2) Shared Innovation  Catholic schools across the country are laboratories for innovation.  NCEA 2014 lends itself to fostering an environment where innovation is championed and shared.  The tracks of the convention such as Research, Technology, Governance, and Strategic Planning offer many sessions that herald cutting edge ideas to continue growth in this fast-paced 21st Century.  The keynote speakers are Cardinal Donald  Wuerl of Washington, a Pittsburgh native, and former chairperson of the NCEA Board of Directors and Dr. Robert Marzano, author of The Art and Science and Teaching.  These speakers frame the daily sessions, delivered by cutting-edge Catholic educators from across the country.   In these sessions, attendees are certain to find strategies and best practices to benefit students and schools.  Innovation does not thrive under a bushel basket, it is best when shared.

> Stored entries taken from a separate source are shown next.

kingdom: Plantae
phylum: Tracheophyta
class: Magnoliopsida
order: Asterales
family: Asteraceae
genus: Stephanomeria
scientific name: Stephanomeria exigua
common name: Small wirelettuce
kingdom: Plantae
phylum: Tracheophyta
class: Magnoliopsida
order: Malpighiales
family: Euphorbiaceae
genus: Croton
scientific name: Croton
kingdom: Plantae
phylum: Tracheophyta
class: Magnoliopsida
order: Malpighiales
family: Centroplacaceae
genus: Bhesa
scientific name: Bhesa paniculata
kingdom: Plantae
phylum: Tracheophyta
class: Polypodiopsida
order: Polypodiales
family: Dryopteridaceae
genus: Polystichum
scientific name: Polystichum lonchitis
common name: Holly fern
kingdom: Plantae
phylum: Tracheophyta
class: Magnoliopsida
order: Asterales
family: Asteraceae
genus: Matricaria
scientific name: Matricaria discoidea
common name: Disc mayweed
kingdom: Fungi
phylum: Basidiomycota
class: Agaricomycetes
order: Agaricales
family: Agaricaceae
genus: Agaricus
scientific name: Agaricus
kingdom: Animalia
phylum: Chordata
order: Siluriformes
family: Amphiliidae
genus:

3) Shared Friendships  The last reason is profoundly personal.  At this gathering, I renew relationship with dedicated educators from across the country.  From Florida to Nebraska to Texas to California, I can now count on meeting dear friends from across the country at NCEA.  In nearly twenty years, the only times I have seen a college friend of mine are at NCEA; not once, but twice.  In recent years, some of the professional and personal relationships I have built on line for my professional learning network are cemented at NCEA.   That professional connection, leveraged through tweets and comments on blog posts, becomes very real when sharing a laugh or two face-to-face at NCEA.  As valuable as the learning is at NCEA, sharing a laugh or two with a friend is just as important.

Whatever your reason for attending #NCEA14, may it bring you both professional and personal joy, and maybe I’ll see you at a session or two.

5 thoughts on “Why NCEA?

  1. The faith and fervor of Catholic school teachers are critical factors for determining whether the next few decades will be a time of continued retreat or advancement. This post has made me more hopeful for the future of the Church and Catholic education.

  2. Roger, thanks for your comment and thank you for reading. There’s certainly nothing wrong with being bhopeful, right? God bless.

  3. Umm, Orlando in early April, warm weather, mouse ears…wow tough choice, but thinking it may happen…hope you had a great convention.